### YOUR INSTRUCTIONS
Can you set out every line of the items below as a numbered list, skipping the blank lines?

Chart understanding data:
==*==
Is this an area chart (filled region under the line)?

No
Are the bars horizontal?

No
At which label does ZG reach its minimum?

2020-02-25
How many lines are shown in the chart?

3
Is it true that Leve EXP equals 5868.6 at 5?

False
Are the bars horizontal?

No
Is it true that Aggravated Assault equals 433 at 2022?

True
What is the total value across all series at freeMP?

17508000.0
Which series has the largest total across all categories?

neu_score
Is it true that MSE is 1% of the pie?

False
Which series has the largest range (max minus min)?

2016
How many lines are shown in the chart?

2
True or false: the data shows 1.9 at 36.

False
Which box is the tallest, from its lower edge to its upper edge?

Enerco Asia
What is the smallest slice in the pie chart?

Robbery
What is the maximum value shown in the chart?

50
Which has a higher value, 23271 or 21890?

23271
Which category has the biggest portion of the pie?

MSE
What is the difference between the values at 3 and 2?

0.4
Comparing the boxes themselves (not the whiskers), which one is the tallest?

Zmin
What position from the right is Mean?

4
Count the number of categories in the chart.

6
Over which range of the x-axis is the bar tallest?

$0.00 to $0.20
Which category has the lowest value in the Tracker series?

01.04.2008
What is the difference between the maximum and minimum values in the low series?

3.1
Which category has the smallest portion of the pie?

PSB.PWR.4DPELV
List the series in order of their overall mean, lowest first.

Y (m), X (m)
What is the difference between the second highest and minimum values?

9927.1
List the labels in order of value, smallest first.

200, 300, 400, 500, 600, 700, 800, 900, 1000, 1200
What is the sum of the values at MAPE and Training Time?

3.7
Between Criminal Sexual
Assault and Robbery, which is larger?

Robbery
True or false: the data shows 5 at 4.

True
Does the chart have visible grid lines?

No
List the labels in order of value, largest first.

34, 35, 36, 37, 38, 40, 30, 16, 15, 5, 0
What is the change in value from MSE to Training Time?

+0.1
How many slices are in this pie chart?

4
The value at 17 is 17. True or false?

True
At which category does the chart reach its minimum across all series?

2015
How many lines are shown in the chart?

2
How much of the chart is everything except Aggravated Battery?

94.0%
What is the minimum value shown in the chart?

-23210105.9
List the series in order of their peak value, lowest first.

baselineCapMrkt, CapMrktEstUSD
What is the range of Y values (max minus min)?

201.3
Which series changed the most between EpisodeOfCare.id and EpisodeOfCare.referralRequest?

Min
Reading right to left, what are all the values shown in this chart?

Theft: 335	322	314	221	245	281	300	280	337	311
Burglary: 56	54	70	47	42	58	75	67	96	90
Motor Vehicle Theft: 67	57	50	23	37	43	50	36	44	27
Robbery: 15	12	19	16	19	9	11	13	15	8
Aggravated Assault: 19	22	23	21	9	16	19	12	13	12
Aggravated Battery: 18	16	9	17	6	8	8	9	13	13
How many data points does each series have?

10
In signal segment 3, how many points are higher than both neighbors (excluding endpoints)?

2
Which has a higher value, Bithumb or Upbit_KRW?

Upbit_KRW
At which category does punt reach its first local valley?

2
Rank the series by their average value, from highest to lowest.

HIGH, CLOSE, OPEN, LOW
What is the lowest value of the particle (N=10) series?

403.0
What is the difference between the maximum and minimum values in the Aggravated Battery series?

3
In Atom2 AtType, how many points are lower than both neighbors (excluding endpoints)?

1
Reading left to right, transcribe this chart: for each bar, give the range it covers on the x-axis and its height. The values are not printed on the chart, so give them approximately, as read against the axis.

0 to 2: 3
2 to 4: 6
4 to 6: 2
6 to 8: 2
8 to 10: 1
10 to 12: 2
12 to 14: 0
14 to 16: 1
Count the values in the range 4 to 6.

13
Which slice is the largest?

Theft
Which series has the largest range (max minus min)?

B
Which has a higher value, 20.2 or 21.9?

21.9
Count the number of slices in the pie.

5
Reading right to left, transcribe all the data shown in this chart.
==*==
### EXERCISE OUTPUT
1. Is this an area chart (filled region under the line)?
2. No
3. Are the bars horizontal?
4. No
5. At which label does ZG reach its minimum?
6. 2020-02-25
7. How many lines are shown in the chart?
8. 3
9. Is it true that Leve EXP equals 5868.6 at 5?
10. False
11. Are the bars horizontal?
12. No
13. Is it true that Aggravated Assault equals 433 at 2022?
14. True
15. What is the total value across all series at freeMP?
16. 17508000.0
17. Which series has the largest total across all categories?
18. neu_score
19. Is it true that MSE is 1% of the pie?
20. False
21. Which series has the largest range (max minus min)?
22. 2016
23. How many lines are shown in the chart?
24. 2
25. True or false: the data shows 1.9 at 36.
26. False
27. Which box is the tallest, from its lower edge to its upper edge?
28. Enerco Asia
29. What is the smallest slice in the pie chart?
30. Robbery
31. What is the maximum value shown in the chart?
32. 50
33. Which has a higher value, 23271 or 21890?
34. 23271
35. Which category has the biggest portion of the pie?
36. MSE
37. What is the difference between the values at 3 and 2?
38. 0.4
39. Comparing the boxes themselves (not the whiskers), which one is the tallest?
40. Zmin
41. What position from the right is Mean?
42. 4
43. Count the number of categories in the chart.
44. 6
45. Over which range of the x-axis is the bar tallest?
46. $0.00 to $0.20
47. Which category has the lowest value in the Tracker series?
48. 01.04.2008
49. What is the difference between the maximum and minimum values in the low series?
50. 3.1
51. Which category has the smallest portion of the pie?
52. PSB.PWR.4DPELV
53. List the series in order of their overall mean, lowest first.
54. Y (m), X (m)
55. What is the difference between the second highest and minimum values?
56. 9927.1
57. List the labels in order of value, smallest first.
58. 200, 300, 400, 500, 600, 700, 800, 900, 1000, 1200
59. What is the sum of the values at MAPE and Training Time?
60. 3.7
61. Between Criminal Sexual
62. Assault and Robbery, which is larger?
63. Robbery
64. True or false: the data shows 5 at 4.
65. True
66. Does the chart have visible grid lines?
67. No
68. List the labels in order of value, largest first.
69. 34, 35, 36, 37, 38, 40, 30, 16, 15, 5, 0
70. What is the change in value from MSE to Training Time?
71. +0.1
72. How many slices are in this pie chart?
73. 4
74. The value at 17 is 17. True or false?
75. True
76. At which category does the chart reach its minimum across all series?
77. 2015
78. How many lines are shown in the chart?
79. 2
80. How much of the chart is everything except Aggravated Battery?
81. 94.0%
82. What is the minimum value shown in the chart?
83. -23210105.9
84. List the series in order of their peak value, lowest first.
85. baselineCapMrkt, CapMrktEstUSD
86. What is the range of Y values (max minus min)?
87. 201.3
88. Which series changed the most between EpisodeOfCare.id and EpisodeOfCare.referralRequest?
89. Min
90. Reading right to left, what are all the values shown in this chart?
91. Theft: 335	322	314	221	245	281	300	280	337	311
92. Burglary: 56	54	70	47	42	58	75	67	96	90
93. Motor Vehicle Theft: 67	57	50	23	37	43	50	36	44	27
94. Robbery: 15	12	19	16	19	9	11	13	15	8
95. Aggravated Assault: 19	22	23	21	9	16	19	12	13	12
96. Aggravated Battery: 18	16	9	17	6	8	8	9	13	13
97. How many data points does each series have?
98. 10
99. In signal segment 3, how many points are higher than both neighbors (excluding endpoints)?
100. 2
101. Which has a higher value, Bithumb or Upbit_KRW?
102. Upbit_KRW
103. At which category does punt reach its first local valley?
104. 2
105. Rank the series by their average value, from highest to lowest.
106. HIGH, CLOSE, OPEN, LOW
107. What is the lowest value of the particle (N=10) series?
108. 403.0
109. What is the difference between the maximum and minimum values in the Aggravated Battery series?
110. 3
111. In Atom2 AtType, how many points are lower than both neighbors (excluding endpoints)?
112. 1
113. Reading left to right, transcribe this chart: for each bar, give the range it covers on the x-axis and its height. The values are not printed on the chart, so give them approximately, as read against the axis.
114. 0 to 2: 3
115. 2 to 4: 6
116. 4 to 6: 2
117. 6 to 8: 2
118. 8 to 10: 1
119. 10 to 12: 2
120. 12 to 14: 0
121. 14 to 16: 1
122. Count the values in the range 4 to 6.
123. 13
124. Which slice is the largest?
125. Theft
126. Which series has the largest range (max minus min)?
127. B
128. Which has a higher value, 20.2 or 21.9?
129. 21.9
130. Count the number of slices in the pie.
131. 5
132. Reading right to left, transcribe all the data shown in this chart.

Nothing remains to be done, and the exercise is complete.